Nose: Light caramel, toffee, nougat. A twinge of paint thinner, but it’s in the background. Deeper in the glass there’s a bit of marzipan and faint orchard fruits (peach). There’s also just the faintest suggestion of peat but in a fungal, earthy way, not smoke. Pleasant and inoffensive if you ignore the lingering whiff of paint thinner.
Palate: Syrupy body. Sweet up front, with those same caramel and nougat notes. Minimal tongue burn. Soft and sweet. Very easy-drinking, although that paint thinner creeps in again on the back of the palate.
Finish: On the short side. Warming, with a consistent array of sweet flavors and a bare minimum of bitter tannins and charcoal. Fades quickly without evolving.
With Water: A few drops of water increase the nose tickle, but don’t seem to add anything to the aroma. The palate seems drier, oddly, but the finish is livelier and now has some of the orchard fruits from the aroma. Water doesn’t hurt here.
Overall: The epitome of cheap, inoffensive, forgettable blended scotch.
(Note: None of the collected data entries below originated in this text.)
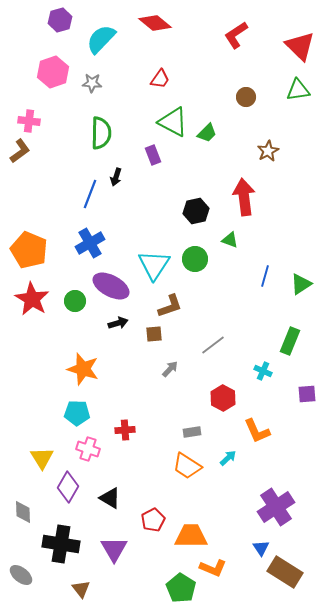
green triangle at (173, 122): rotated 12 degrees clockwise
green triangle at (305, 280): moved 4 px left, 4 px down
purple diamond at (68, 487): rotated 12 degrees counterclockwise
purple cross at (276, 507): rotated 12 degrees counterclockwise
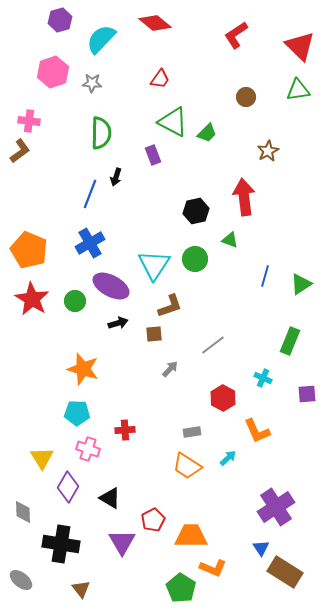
cyan cross at (263, 371): moved 7 px down
purple triangle at (114, 549): moved 8 px right, 7 px up
gray ellipse at (21, 575): moved 5 px down
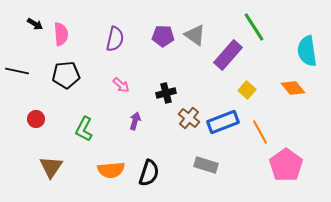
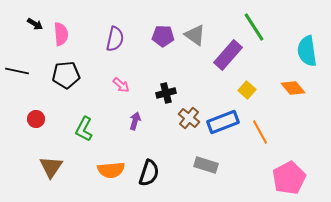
pink pentagon: moved 3 px right, 13 px down; rotated 8 degrees clockwise
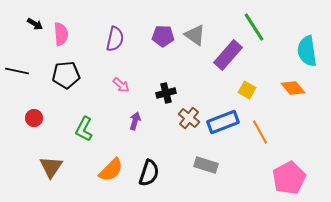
yellow square: rotated 12 degrees counterclockwise
red circle: moved 2 px left, 1 px up
orange semicircle: rotated 40 degrees counterclockwise
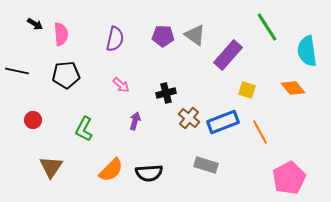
green line: moved 13 px right
yellow square: rotated 12 degrees counterclockwise
red circle: moved 1 px left, 2 px down
black semicircle: rotated 68 degrees clockwise
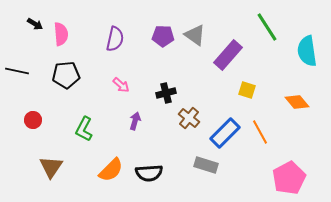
orange diamond: moved 4 px right, 14 px down
blue rectangle: moved 2 px right, 11 px down; rotated 24 degrees counterclockwise
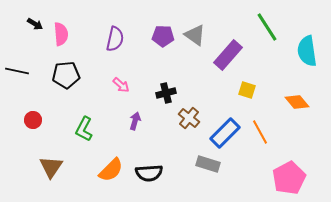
gray rectangle: moved 2 px right, 1 px up
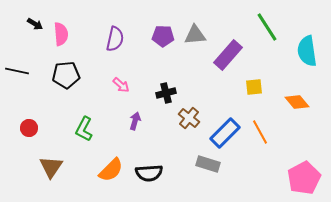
gray triangle: rotated 40 degrees counterclockwise
yellow square: moved 7 px right, 3 px up; rotated 24 degrees counterclockwise
red circle: moved 4 px left, 8 px down
pink pentagon: moved 15 px right
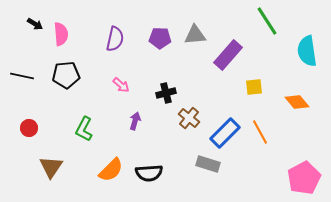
green line: moved 6 px up
purple pentagon: moved 3 px left, 2 px down
black line: moved 5 px right, 5 px down
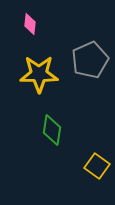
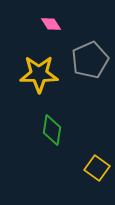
pink diamond: moved 21 px right; rotated 40 degrees counterclockwise
yellow square: moved 2 px down
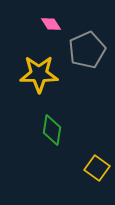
gray pentagon: moved 3 px left, 10 px up
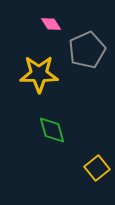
green diamond: rotated 24 degrees counterclockwise
yellow square: rotated 15 degrees clockwise
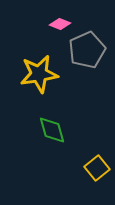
pink diamond: moved 9 px right; rotated 35 degrees counterclockwise
yellow star: rotated 9 degrees counterclockwise
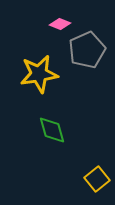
yellow square: moved 11 px down
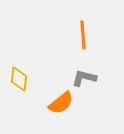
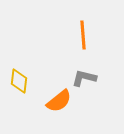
yellow diamond: moved 2 px down
orange semicircle: moved 2 px left, 2 px up
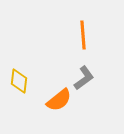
gray L-shape: rotated 130 degrees clockwise
orange semicircle: moved 1 px up
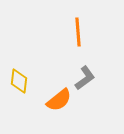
orange line: moved 5 px left, 3 px up
gray L-shape: moved 1 px right
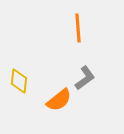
orange line: moved 4 px up
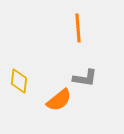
gray L-shape: rotated 45 degrees clockwise
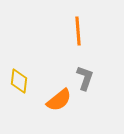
orange line: moved 3 px down
gray L-shape: rotated 80 degrees counterclockwise
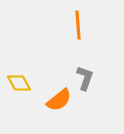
orange line: moved 6 px up
yellow diamond: moved 2 px down; rotated 35 degrees counterclockwise
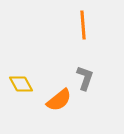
orange line: moved 5 px right
yellow diamond: moved 2 px right, 1 px down
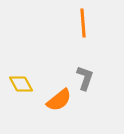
orange line: moved 2 px up
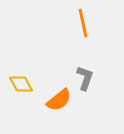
orange line: rotated 8 degrees counterclockwise
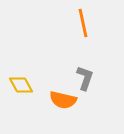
yellow diamond: moved 1 px down
orange semicircle: moved 4 px right; rotated 52 degrees clockwise
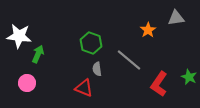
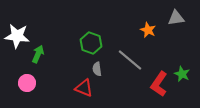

It reminds me of Bank Note 5 year, but with a bit more of that unfortunate “paint thinner” note, and with more-elegant flavors (orchard fruit and nougat instead of brown sugar and oak). The price is dead-on, though, indeed if it’s still $15 I’d call that a great deal. It’s way more consistent from aroma to finish than a lot of the big names in blended scotch (Dewars, Cutty Sark, Johnnie Walker, etc.) and scratches exactly the same itch.
I’m not going to outright recommend it, because I still think you’re better off buying a cheap single malt like Glenlivet 12 or Glenfiddich 12 for a bit more money. That said if you have a penchant for cheap blends – and you don’t have my same hangups – this isn’t a bad choice.